■ What this task involves:
Below are entries. Copy exactly the lines running from the line that holds "ring tip: (378, 360)" to the line that holds "middle mcp: (464, 330)", with both ends included.

----

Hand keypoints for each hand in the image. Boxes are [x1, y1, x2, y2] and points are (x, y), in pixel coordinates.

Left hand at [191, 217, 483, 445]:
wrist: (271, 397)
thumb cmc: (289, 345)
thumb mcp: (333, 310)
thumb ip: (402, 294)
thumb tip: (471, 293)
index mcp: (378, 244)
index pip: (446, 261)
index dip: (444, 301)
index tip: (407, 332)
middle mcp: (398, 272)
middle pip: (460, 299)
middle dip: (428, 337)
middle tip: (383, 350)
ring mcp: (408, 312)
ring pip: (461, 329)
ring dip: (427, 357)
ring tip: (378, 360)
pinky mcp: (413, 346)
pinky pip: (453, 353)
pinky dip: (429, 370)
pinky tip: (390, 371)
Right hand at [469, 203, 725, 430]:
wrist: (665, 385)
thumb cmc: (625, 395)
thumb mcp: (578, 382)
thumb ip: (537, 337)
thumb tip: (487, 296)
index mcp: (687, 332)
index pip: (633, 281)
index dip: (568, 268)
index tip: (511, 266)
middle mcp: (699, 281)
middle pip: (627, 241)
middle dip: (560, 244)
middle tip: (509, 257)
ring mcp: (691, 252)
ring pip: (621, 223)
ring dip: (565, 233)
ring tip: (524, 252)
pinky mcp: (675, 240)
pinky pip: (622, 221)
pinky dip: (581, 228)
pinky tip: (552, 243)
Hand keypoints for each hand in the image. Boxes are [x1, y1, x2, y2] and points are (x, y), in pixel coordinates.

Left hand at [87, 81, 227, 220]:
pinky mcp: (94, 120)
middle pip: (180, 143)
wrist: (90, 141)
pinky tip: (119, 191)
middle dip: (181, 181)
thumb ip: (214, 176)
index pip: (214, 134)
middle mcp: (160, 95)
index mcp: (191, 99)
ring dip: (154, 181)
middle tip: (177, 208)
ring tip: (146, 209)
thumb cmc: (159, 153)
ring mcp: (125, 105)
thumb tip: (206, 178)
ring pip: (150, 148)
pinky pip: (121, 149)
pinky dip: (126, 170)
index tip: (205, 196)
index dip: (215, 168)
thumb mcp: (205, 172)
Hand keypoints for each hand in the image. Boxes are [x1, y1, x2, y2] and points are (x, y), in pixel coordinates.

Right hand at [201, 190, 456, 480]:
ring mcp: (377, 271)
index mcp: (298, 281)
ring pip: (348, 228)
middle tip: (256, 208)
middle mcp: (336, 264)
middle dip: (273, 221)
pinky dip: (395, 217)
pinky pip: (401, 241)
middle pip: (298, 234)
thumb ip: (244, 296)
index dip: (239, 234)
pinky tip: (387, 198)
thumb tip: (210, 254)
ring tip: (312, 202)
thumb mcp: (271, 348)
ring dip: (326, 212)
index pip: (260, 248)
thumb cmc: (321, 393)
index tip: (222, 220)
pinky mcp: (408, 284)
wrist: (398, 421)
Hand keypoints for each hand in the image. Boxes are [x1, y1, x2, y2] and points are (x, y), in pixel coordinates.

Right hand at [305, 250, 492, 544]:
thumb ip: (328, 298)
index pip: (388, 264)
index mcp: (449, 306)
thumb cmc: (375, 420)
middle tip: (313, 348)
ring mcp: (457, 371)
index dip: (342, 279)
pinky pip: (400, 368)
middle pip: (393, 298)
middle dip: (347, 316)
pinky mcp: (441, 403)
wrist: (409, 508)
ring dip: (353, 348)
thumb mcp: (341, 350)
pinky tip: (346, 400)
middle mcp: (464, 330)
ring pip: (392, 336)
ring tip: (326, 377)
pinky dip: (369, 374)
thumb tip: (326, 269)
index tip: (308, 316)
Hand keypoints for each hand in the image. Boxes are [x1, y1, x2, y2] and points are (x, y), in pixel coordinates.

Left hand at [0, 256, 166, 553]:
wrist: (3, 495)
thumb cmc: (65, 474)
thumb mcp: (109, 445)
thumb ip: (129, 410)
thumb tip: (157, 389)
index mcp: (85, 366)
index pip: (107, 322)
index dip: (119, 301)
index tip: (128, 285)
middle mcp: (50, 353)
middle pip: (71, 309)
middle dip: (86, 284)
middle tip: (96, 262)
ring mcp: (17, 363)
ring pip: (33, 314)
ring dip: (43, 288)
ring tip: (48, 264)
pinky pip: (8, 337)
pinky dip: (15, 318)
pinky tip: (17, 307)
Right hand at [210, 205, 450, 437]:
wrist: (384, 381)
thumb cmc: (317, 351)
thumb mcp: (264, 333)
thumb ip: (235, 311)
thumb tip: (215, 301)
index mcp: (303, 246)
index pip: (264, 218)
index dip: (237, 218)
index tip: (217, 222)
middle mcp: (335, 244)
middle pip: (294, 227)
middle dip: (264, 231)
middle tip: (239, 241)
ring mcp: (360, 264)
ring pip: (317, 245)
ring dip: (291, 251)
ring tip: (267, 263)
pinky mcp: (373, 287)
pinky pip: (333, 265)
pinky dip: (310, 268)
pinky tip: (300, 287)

----

■ Answer section:
ring tip: (378, 360)
pinky mcp: (413, 346)
pinky pip: (453, 353)
pinky dip: (429, 370)
pinky tip: (390, 371)
Right hand at [469, 203, 725, 430]:
wrist: (665, 385)
thumb cmc: (625, 395)
thumb mcp: (578, 382)
thumb ip: (537, 337)
thumb tip: (487, 296)
index mcp: (687, 332)
index pip: (633, 281)
index dip: (568, 268)
index tip: (511, 266)
middle mcp: (699, 281)
middle pip: (627, 241)
middle dip: (560, 244)
middle tip: (509, 257)
ring mcp: (691, 252)
ring pip: (621, 223)
ring dip: (565, 233)
ring tip: (524, 252)
pinky mcp: (675, 240)
pinky pip: (622, 221)
pinky dip: (581, 228)
pinky tip: (552, 243)
Hand keypoints for each hand in the image. Boxes are [x1, y1, x2, y2] and points are (x, y), in pixel coordinates.

Left hand at [87, 81, 227, 220]:
pinky mcp: (94, 120)
middle pip: (180, 143)
wrist: (90, 141)
pinky tip: (119, 191)
middle dip: (181, 181)
thumb ip: (214, 176)
index pip: (214, 134)
middle mcp: (160, 95)
index mcp: (191, 99)
ring dip: (154, 181)
middle tip: (177, 208)
ring tip: (146, 209)
thumb cmc: (159, 153)
ring mcp: (125, 105)
thumb tip: (206, 178)
ring pip: (150, 148)
pinky pip: (121, 149)
pinky dip: (126, 170)
index tip: (205, 196)
index dip: (215, 168)
thumb mcp: (205, 172)
Hand keypoints for each hand in the image. Boxes are [x1, y1, x2, y2] and points are (x, y), in pixel coordinates.

Right hand at [201, 190, 456, 480]:
ring mcp: (377, 271)
index mcp: (298, 281)
ring pip: (348, 228)
middle tip: (256, 208)
middle mcp: (336, 264)
middle dip: (273, 221)
pinky dip: (395, 217)
pinky pip: (401, 241)
middle pip: (298, 234)
thumb ip: (244, 296)
index dip: (239, 234)
pinky tip: (387, 198)
thumb tip: (210, 254)
ring tip: (312, 202)
thumb mcp: (271, 348)
ring dip: (326, 212)
index pip: (260, 248)
thumb cmc: (321, 393)
index tip: (222, 220)
pinky mcp: (408, 284)
wrist: (398, 421)
Hand keypoints for each hand in the image. Boxes are [x1, y1, x2, y2] and points are (x, y), in pixel coordinates.

Right hand at [305, 250, 492, 544]:
thumb ip: (328, 298)
index pip: (388, 264)
index mcp: (449, 306)
thumb cmc: (375, 420)
middle tip: (313, 348)
ring mcp: (457, 371)
index dip: (342, 279)
pinky pip: (400, 368)
middle pip: (393, 298)
middle dip: (347, 316)
pinky mcp: (441, 403)
wrist: (409, 508)
ring dip: (353, 348)
thumb mcp: (341, 350)
pinky tip: (346, 400)
middle mcp: (464, 330)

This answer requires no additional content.